→ **Data records**
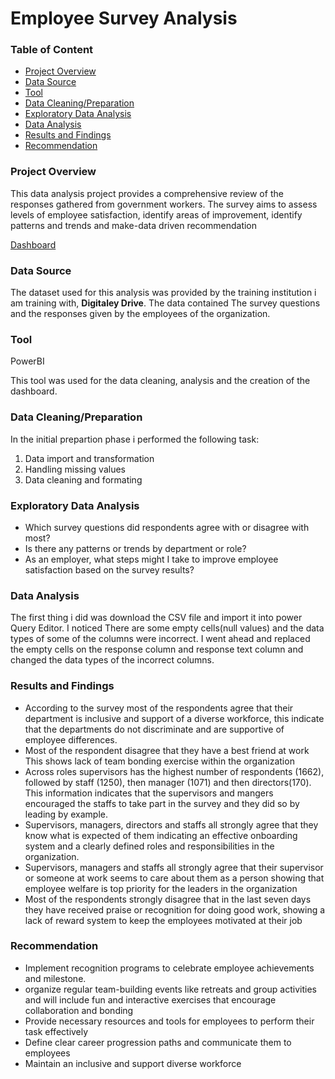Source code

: # Employee Survey Analysis

### Table of Content
- [Project Overview](#project-overview)
- [Data Source](#data-source)
- [Tool](#tool)
- [Data Cleaning/Preparation](#data-cleaning/preparation)
- [Exploratory Data Analysis](#exploratory-Data-Analysis)
- [Data Analysis](#data-analysis)
- [Results and Findings](#Results-and-Findings)
- [Recommendation](#recommendation)

### Project Overview

This data analysis project provides a comprehensive review of the responses gathered from government workers. The survey aims to assess levels of employee satisfaction, identify areas of improvement, identify patterns and trends and make-data driven recommendation

[Dashboard](https://github.com/user-attachments/assets/75a0076b-998e-44b4-9e19-7b4ea3455bd1)

### Data Source

The dataset used for this analysis was provided by the training institution i am training with, **Digitaley Drive**. The data contained The survey questions and the responses given by the employees of the organization. 

### Tool

PowerBI 

This tool was used for the data cleaning, analysis and the creation of the dashboard.

### Data Cleaning/Preparation 

In the initial prepartion phase i performed the following task:
1. Data import and transformation
2. Handling missing values
3. Data cleaning and formating

### Exploratory Data Analysis

- Which survey questions did respondents agree with or disagree with most?
- Is there any patterns or trends by department or role?
- As an employer, what steps might I take to improve employee satisfaction based on the survey
results?

### Data Analysis

The first thing i did was download the CSV file and import it into power Query Editor. I noticed There are some empty cells(null values) and the data types of some of the columns were incorrect. I went ahead and  replaced the  empty cells on the response column and response text column and changed the data types of the incorrect columns.

### Results and Findings

- According to the survey most of the  respondents  agree  that their department is inclusive and support of a diverse workforce, this indicate that the departments do not discriminate and are supportive of employee differences.
- Most of the  respondent disagree that they have a best friend at work This shows lack of team bonding exercise within the organization
- Across roles supervisors has the highest number of respondents (1662), followed by  staff (1250), then manager (1071) and then directors(170). This information indicates that the supervisors and mangers encouraged the staffs to take part in the survey and they did so by leading by example.
- Supervisors, managers, directors and staffs all strongly agree that they know what is expected of them indicating an effective onboarding system and a clearly defined roles and responsibilities in the organization.
- Supervisors, managers and staffs all strongly agree that their supervisor or someone at work seems to care about them as a person showing that employee welfare is top priority for the leaders in the organization
- Most of the respondents strongly disagree that in the last seven days they have received praise or recognition for doing good work, showing a lack of reward system to keep the employees motivated at their job

### Recommendation

- Implement recognition programs to celebrate employee achievements and milestone.
- organize regular team-building events like retreats and group activities and will include fun and interactive exercises that encourage collaboration and bonding
- Provide necessary resources and tools for employees to perform their task effectively
- Define clear career progression paths and communicate them to employees
- Maintain an inclusive and support diverse workforce


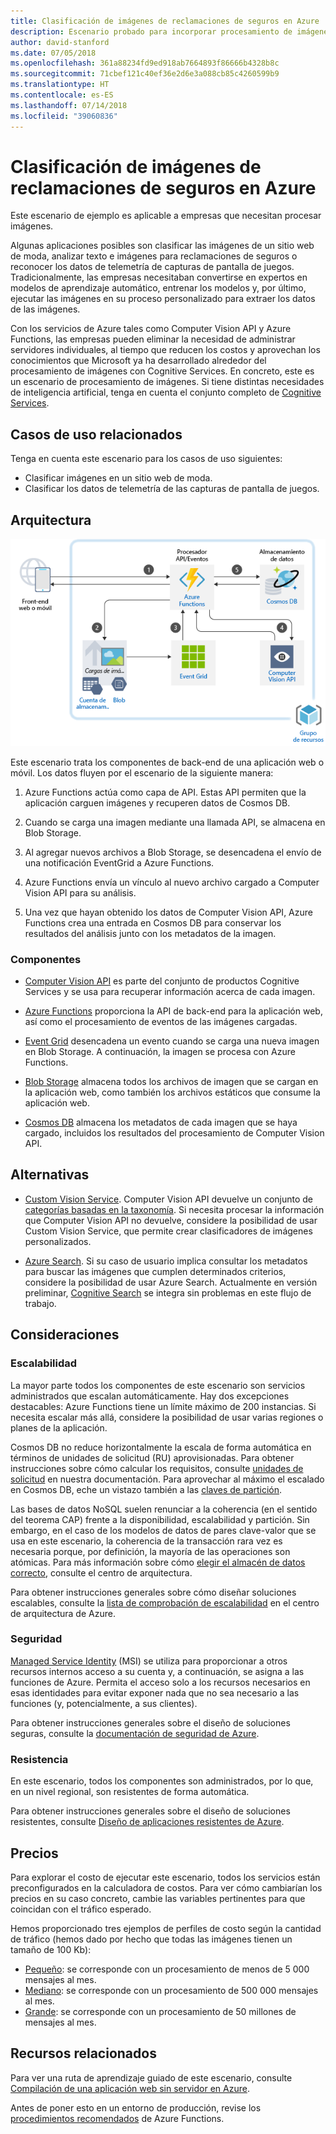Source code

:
```yaml
---
title: Clasificación de imágenes de reclamaciones de seguros en Azure
description: Escenario probado para incorporar procesamiento de imágenes en sus aplicaciones de Azure.
author: david-stanford
ms.date: 07/05/2018
ms.openlocfilehash: 361a88234fd9ed918ab7664893f86666b4328b8c
ms.sourcegitcommit: 71cbef121c40ef36e2d6e3a088cb85c4260599b9
ms.translationtype: HT
ms.contentlocale: es-ES
ms.lasthandoff: 07/14/2018
ms.locfileid: "39060836"
---
```

# <a name="image-classification-for-insurance-claims-on-azure"></a>Clasificación de imágenes de reclamaciones de seguros en Azure

Este escenario de ejemplo es aplicable a empresas que necesitan procesar imágenes.

Algunas aplicaciones posibles son clasificar las imágenes de un sitio web de moda, analizar texto e imágenes para reclamaciones de seguros o reconocer los datos de telemetría de capturas de pantalla de juegos. Tradicionalmente, las empresas necesitaban convertirse en expertos en modelos de aprendizaje automático, entrenar los modelos y, por último, ejecutar las imágenes en su proceso personalizado para extraer los datos de las imágenes.

Con los servicios de Azure tales como Computer Vision API y Azure Functions, las empresas pueden eliminar la necesidad de administrar servidores individuales, al tiempo que reducen los costos y aprovechan los conocimientos que Microsoft ya ha desarrollado alrededor del procesamiento de imágenes con Cognitive Services. En concreto, este es un escenario de procesamiento de imágenes. Si tiene distintas necesidades de inteligencia artificial, tenga en cuenta el conjunto completo de [Cognitive Services][cognitive-docs].

## <a name="related-use-cases"></a>Casos de uso relacionados

Tenga en cuenta este escenario para los casos de uso siguientes:

* Clasificar imágenes en un sitio web de moda.
* Clasificar los datos de telemetría de las capturas de pantalla de juegos.

## <a name="architecture"></a>Arquitectura

![Arquitectura de aplicaciones inteligente: Computer Vision][architecture-computer-vision]

Este escenario trata los componentes de back-end de una aplicación web o móvil. Los datos fluyen por el escenario de la siguiente manera:

1. Azure Functions actúa como capa de API. Estas API permiten que la aplicación carguen imágenes y recuperen datos de Cosmos DB.

2. Cuando se carga una imagen mediante una llamada API, se almacena en Blob Storage.

3. Al agregar nuevos archivos a Blob Storage, se desencadena el envío de una notificación EventGrid a Azure Functions.

4. Azure Functions envía un vínculo al nuevo archivo cargado a Computer Vision API para su análisis.

5. Una vez que hayan obtenido los datos de Computer Vision API, Azure Functions crea una entrada en Cosmos DB para conservar los resultados del análisis junto con los metadatos de la imagen.

### <a name="components"></a>Componentes

* [Computer Vision API][computer-vision-docs] es parte del conjunto de productos Cognitive Services y se usa para recuperar información acerca de cada imagen.

* [Azure Functions][functions-docs] proporciona la API de back-end para la aplicación web, así como el procesamiento de eventos de las imágenes cargadas.

* [Event Grid][eventgrid-docs] desencadena un evento cuando se carga una nueva imagen en Blob Storage. A continuación, la imagen se procesa con Azure Functions.

* [Blob Storage][storage-docs] almacena todos los archivos de imagen que se cargan en la aplicación web, como también los archivos estáticos que consume la aplicación web.

* [Cosmos DB][cosmos-docs] almacena los metadatos de cada imagen que se haya cargado, incluidos los resultados del procesamiento de Computer Vision API.

## <a name="alternatives"></a>Alternativas

* [Custom Vision Service][custom-vision-docs]. Computer Vision API devuelve un conjunto de [categorías basadas en la taxonomía][cv-categories]. Si necesita procesar la información que Computer Vision API no devuelve, considere la posibilidad de usar Custom Vision Service, que permite crear clasificadores de imágenes personalizados.

* [Azure Search][azure-search-docs]. Si su caso de usuario implica consultar los metadatos para buscar las imágenes que cumplen determinados criterios, considere la posibilidad de usar Azure Search. Actualmente en versión preliminar, [Cognitive Search][cognitive-search] se integra sin problemas en este flujo de trabajo.

## <a name="considerations"></a>Consideraciones

### <a name="scalability"></a>Escalabilidad

La mayor parte todos los componentes de este escenario son servicios administrados que escalan automáticamente. Hay dos excepciones destacables: Azure Functions tiene un límite máximo de 200 instancias. Si necesita escalar más allá, considere la posibilidad de usar varias regiones o planes de la aplicación.

Cosmos DB no reduce horizontalmente la escala de forma automática en términos de unidades de solicitud (RU) aprovisionadas.  Para obtener instrucciones sobre cómo calcular los requisitos, consulte [unidades de solicitud][request-units] en nuestra documentación. Para aprovechar al máximo el escalado en Cosmos DB, eche un vistazo también a las [claves de partición][partition-key].

Las bases de datos NoSQL suelen renunciar a la coherencia (en el sentido del teorema CAP) frente a la disponibilidad, escalabilidad y partición.  Sin embargo, en el caso de los modelos de datos de pares clave-valor que se usa en este escenario, la coherencia de la transacción rara vez es necesaria porque, por definición, la mayoría de las operaciones son atómicas. Para más información sobre cómo [elegir el almacén de datos correcto](../../guide/technology-choices/data-store-overview.md), consulte el centro de arquitectura.

Para obtener instrucciones generales sobre cómo diseñar soluciones escalables, consulte la [lista de comprobación de escalabilidad][scalability] en el centro de arquitectura de Azure.

### <a name="security"></a>Seguridad

[Managed Service Identity][msi] (MSI) se utiliza para proporcionar a otros recursos internos acceso a su cuenta y, a continuación, se asigna a las funciones de Azure. Permita el acceso solo a los recursos necesarios en esas identidades para evitar exponer nada que no sea necesario a las funciones (y, potencialmente, a sus clientes).  

Para obtener instrucciones generales sobre el diseño de soluciones seguras, consulte la [documentación de seguridad de Azure][security].

### <a name="resiliency"></a>Resistencia

En este escenario, todos los componentes son administrados, por lo que, en un nivel regional, son resistentes de forma automática.

Para obtener instrucciones generales sobre el diseño de soluciones resistentes, consulte [Diseño de aplicaciones resistentes de Azure][resiliency].

## <a name="pricing"></a>Precios

Para explorar el costo de ejecutar este escenario, todos los servicios están preconfigurados en la calculadora de costos. Para ver cómo cambiarían los precios en su caso concreto, cambie las variables pertinentes para que coincidan con el tráfico esperado.

Hemos proporcionado tres ejemplos de perfiles de costo según la cantidad de tráfico (hemos dado por hecho que todas las imágenes tienen un tamaño de 100 Kb):

* [Pequeño][pricing]: se corresponde con un procesamiento de menos de 5 000 mensajes al mes.
* [Mediano][medium-pricing]: se corresponde con un procesamiento de 500 000 mensajes al mes.
* [Grande][large-pricing]: se corresponde con un procesamiento de 50 millones de mensajes al mes.

## <a name="related-resources"></a>Recursos relacionados

Para ver una ruta de aprendizaje guiado de este escenario, consulte [Compilación de una aplicación web sin servidor en Azure][serverless].  

Antes de poner esto en un entorno de producción, revise los [procedimientos recomendados][functions-best-practices] de Azure Functions.

<!-- links -->
[pricing]: https://azure.com/e/f9b59d238b43423683db73f4a31dc380
[medium-pricing]: https://azure.com/e/7c7fc474db344b87aae93bc29ae27108
[large-pricing]: https://azure.com/e/cbadbca30f8640d6a061f8457a74ba7d
[functions-docs]: /azure/azure-functions/
[computer-vision-docs]: /azure/cognitive-services/computer-vision/home
[storage-docs]: /azure/storage/
[azure-search-docs]: /azure/search/
[cognitive-search]: /azure/search/cognitive-search-concept-intro
[architecture-computer-vision]: ./media/architecture-computer-vision.png
[serverless]: /azure/functions/tutorial-static-website-serverless-api-with-database
[cosmos-docs]: /azure/cosmos-db/
[eventgrid-docs]: /azure/event-grid/
[cognitive-docs]: /azure/#pivot=products&panel=ai
[custom-vision-docs]: /azure/cognitive-services/Custom-Vision-Service/home
[cv-categories]: /azure/cognitive-services/computer-vision/home#the-86-category-concept
[resiliency]: /azure/architecture/resiliency/
[security]: /azure/security/
[scalability]: /azure/architecture/checklist/scalability
[functions-best-practices]: /azure/azure-functions/functions-best-practices
[msi]: /azure/app-service/app-service-managed-service-identity
[request-units]: /azure/cosmos-db/request-units
[partition-key]: /azure/cosmos-db/partition-data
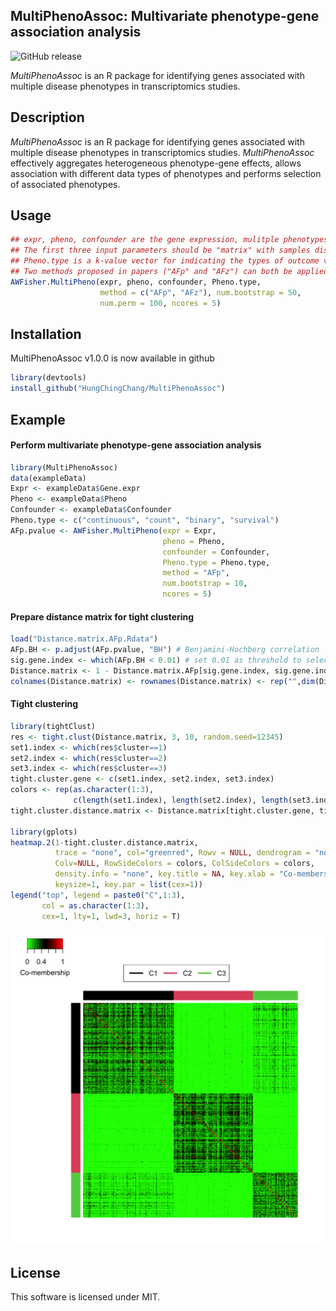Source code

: ## MultiPhenoAssoc: Multivariate phenotype-gene association analysis

![GitHub release](https://img.shields.io/badge/release-v1.0.0-blue.svg)

*MultiPhenoAssoc* is an R package for identifying genes associated with multiple disease phenotypes in transcriptomics studies.

## Description
*MultiPhenoAssoc* is an R package for identifying genes associated with multiple disease phenotypes in transcriptomics studies. *MultiPhenoAssoc* effectively aggregates heterogeneous phenotype-gene effects, allows association with different data types of phenotypes and performs selection of associated phenotypes.

## Usage
```r
## expr, pheno, confounder are the gene expression, mulitple phenotypes, and confounder.
## The first three input parameters should be "matrix" with samples displayed in rows.
## Pheno.type is a k-value vector for indicating the types of outcome variables such as continuous, binary, count, and survival.
## Two methods proposed in papers ("AFp" and "AFz") can both be applied by the main function. 
AWFisher.MultiPheno(expr, pheno, confounder, Pheno.type,
                    method = c("AFp", "AFz"), num.bootstrap = 50,
                    num.perm = 100, ncores = 5)
```

## Installation
MultiPhenoAssoc v1.0.0 is now available in github
```r
library(devtools)
install_github("HungChingChang/MultiPhenoAssoc")
```

## Example
#### Perform multivariate phenotype-gene association analysis
```r
library(MultiPhenoAssoc)
data(exampleData)
Expr <- exampleData$Gene.expr
Pheno <- exampleData$Pheno
Confounder <- exampleData$Confounder
Pheno.type <- c("continuous", "count", "binary", "survival")
AFp.pvalue <- AWFisher.MultiPheno(expr = Expr,
                                  pheno = Pheno,
                                  confounder = Confounder,
                                  Pheno.type = Pheno.type,
                                  method = "AFp",
                                  num.bootstrap = 10,
                                  ncores = 5)
```

#### Prepare distance matrix for tight clustering
```r
load("Distance.matrix.AFp.Rdata")
AFp.BH <- p.adjust(AFp.pvalue, "BH") # Benjamini-Hochberg correlation
sig.gene.index <- which(AFp.BH < 0.01) # set 0.01 as threshold to select significant genes
Distance.matrix <- 1 - Distance.matrix.AFp[sig.gene.index, sig.gene.index]
colnames(Distance.matrix) <- rownames(Distance.matrix) <- rep("",dim(Distance.matrix)[1])
```

#### Tight clustering
```r
library(tightClust)
res <- tight.clust(Distance.matrix, 3, 10, random.seed=12345)
set1.index <- which(res$cluster==1)
set2.index <- which(res$cluster==2)
set3.index <- which(res$cluster==3)
tight.cluster.gene <- c(set1.index, set2.index, set3.index)
colors <- rep(as.character(1:3),
              c(length(set1.index), length(set2.index), length(set3.index)))
tight.cluster.distance.matrix <- Distance.matrix[tight.cluster.gene, tight.cluster.gene]

library(gplots)
heatmap.2(1-tight.cluster.distance.matrix,
          trace = "none", col="greenred", Rowv = NULL, dendrogram = "none",
          Colv=NULL, RowSideColors = colors, ColSideColors = colors,
          density.info = "none", key.title = NA, key.xlab = "Co-membership", key.ylab = NA,
          keysize=1, key.par = list(cex=1))
legend("top", legend = paste0("C",1:3),
       col = as.character(1:3),
       cex=1, lty=1, lwd=3, horiz = T)
```
![cluster](heatmap_tightclust.png)


## License
This software is licensed under MIT.
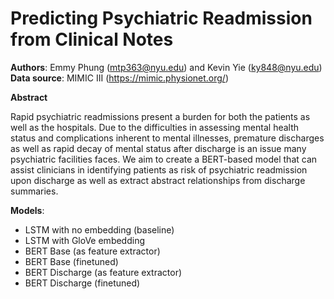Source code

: # Predicting Psychiatric Readmission from Clinical Notes 

**Authors**: Emmy Phung (mtp363@nyu.edu) and Kevin Yie (ky848@nyu.edu)
**Data source**: MIMIC III (https://mimic.physionet.org/)

**Abstract**

Rapid psychiatric readmissions present a burden for both the patients as well as the hospitals. Due to the difficulties in assessing mental health status and complications inherent to mental illnesses, premature discharges as well as rapid decay of mental status after discharge is an issue many psychiatric facilities faces. We aim to create a BERT-based model that can assist clinicians in identifying patients as risk of psychiatric readmission upon discharge as well as extract abstract relationships from discharge summaries.

**Models**:
- LSTM with no embedding (baseline)
- LSTM with GloVe embedding 
- BERT Base (as feature extractor)
- BERT Base (finetuned)
- BERT Discharge (as feature extractor)
- BERT Discharge (finetuned)



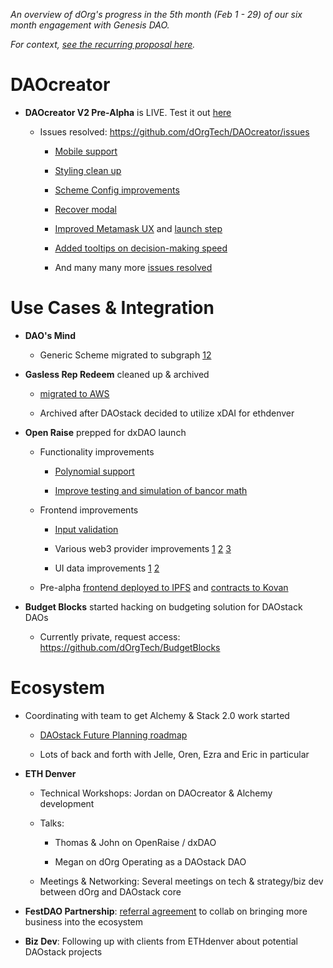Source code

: *An overview of dOrg's progress in the 5th month (Feb 1 - 29) of our six month engagement with Genesis DAO.*

*For context, [see the recurring proposal here](Genesis_Recurring_Funding.md).*

# DAOcreator

- **DAOcreator V2 Pre-Alpha** is LIVE. Test it out [here](http://daocreator-v2.herokuapp.com/)

  - Issues resolved: https://github.com/dOrgTech/DAOcreator/issues

      - [Mobile support](https://github.com/dOrgTech/DAOcreator/pull/456)

      - [Styling clean up](https://github.com/dOrgTech/DAOcreator/pull/446)

      - [Scheme Config improvements](https://github.com/dOrgTech/DAOcreator/pull/383)

      - [Recover modal](https://github.com/dOrgTech/DAOcreator/pull/401)

      - [Improved Metamask UX](https://github.com/dOrgTech/DAOcreator/issues/375) and [launch step](https://github.com/dOrgTech/DAOcreator/issues/376)

      - [Added tooltips on decision-making speed](https://github.com/dOrgTech/DAOcreator/pull/458)

      - And many many more [issues resolved](https://github.com/dOrgTech/DAOcreator/pulls?q=is%3Apr+is%3Aclosed)

# Use Cases & Integration

- **DAO's Mind**

  - Generic Scheme migrated to subgraph [1](https://github.com/daostack/subgraph/pull/480)[2]()

- **Gasless Rep Redeem** cleaned up & archived

  - [migrated to AWS](https://github.com/dOrgTech/TxPayerService/pull/44)

  - Archived after DAOstack decided to utilize xDAI for ethdenver
  
- **Open Raise** prepped for dxDAO launch

  - Functionality improvements

    - [Polynomial support](https://github.com/dOrgTech/OpenRaise/pull/92)

    - [Improve testing and simulation of bancor math](https://github.com/dOrgTech/OpenRaise/pull/93)

  - Frontend improvements

    - [Input validation](https://github.com/levelkdev/BC-DAPP/pull/38/files)

    - Various web3 provider improvements [1](https://github.com/levelkdev/BC-DAPP/pull/39) [2](https://github.com/levelkdev/BC-DAPP/pull/37) [3](https://github.com/levelkdev/BC-DAPP/pull/40)

    - UI data improvements [1](https://github.com/levelkdev/BC-DAPP/pull/35) [2](https://github.com/levelkdev/BC-DAPP/pull/36)

  - Pre-alpha [frontend deployed to IPFS](https://github.com/levelkdev/BC-DAPP/pull/42/files) and [contracts to Kovan](https://github.com/levelkdev/BC-DAPP/pull/34)
  
- **Budget Blocks** started hacking on budgeting solution for DAOstack DAOs

  - Currently private, request access: https://github.com/dOrgTech/BudgetBlocks

# Ecosystem

- Coordinating with team to get Alchemy & Stack 2.0 work started

  - [DAOstack Future Planning roadmap](https://docs.google.com/document/d/1yKI6-VA6MCFKY7QnNek2-Gv2UV4_cz52w2VqvWS6xoA/edit)

  - Lots of back and forth with Jelle, Oren, Ezra and Eric in particular

- **ETH Denver** 
  
  - Technical Workshops: Jordan on DAOcreator & Alchemy development

  - Talks:
    
    - Thomas & John on OpenRaise / dxDAO
    
    - Megan on dOrg Operating as a DAOstack DAO
  
  - Meetings & Networking: Several meetings on tech & strategy/biz dev between dOrg and DAOstack core

- **FestDAO Partnership**: [referral agreement](https://github.com/dOrgTech/Ecosystem/blob/cc4469308459e66e656fc98ff47971eda9df33d0/proposals/FestDAO/MOU.pdf) to collab on bringing more business into the ecosystem

- **Biz Dev**: Following up with clients from ETHdenver about potential DAOstack projects





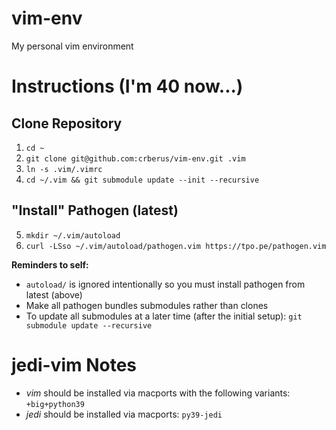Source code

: # vim-env
My personal vim environment

# Instructions (I'm 40 now...)

## Clone Repository
1. `cd ~`
2. `git clone git@github.com:crberus/vim-env.git .vim`
3. `ln -s .vim/.vimrc`
4. `cd ~/.vim && git submodule update --init --recursive`

## "Install" Pathogen (latest)
5. `mkdir ~/.vim/autoload`
6. `curl -LSso ~/.vim/autoload/pathogen.vim https://tpo.pe/pathogen.vim`

**Reminders to self:**
- `autoload/` is ignored intentionally so you must install pathogen from
  latest (above)
- Make all pathogen bundles submodules rather than clones
- To update all submodules at a later time (after the initial setup):
  `git submodule update --recursive`

# jedi-vim Notes
- *vim* should be installed via macports with the following variants:
    `+big+python39`
- *jedi* should be installed via macports: `py39-jedi`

→ **What needs to be done**
Look through the entries above and list every line containing "multiple".

→ **Answer for this exercise**
*MultiPhenoAssoc* is an R package for identifying genes associated with multiple disease phenotypes in transcriptomics studies.
*MultiPhenoAssoc* is an R package for identifying genes associated with multiple disease phenotypes in transcriptomics studies. *MultiPhenoAssoc* effectively aggregates heterogeneous phenotype-gene effects, allows association with different data types of phenotypes and performs selection of associated phenotypes.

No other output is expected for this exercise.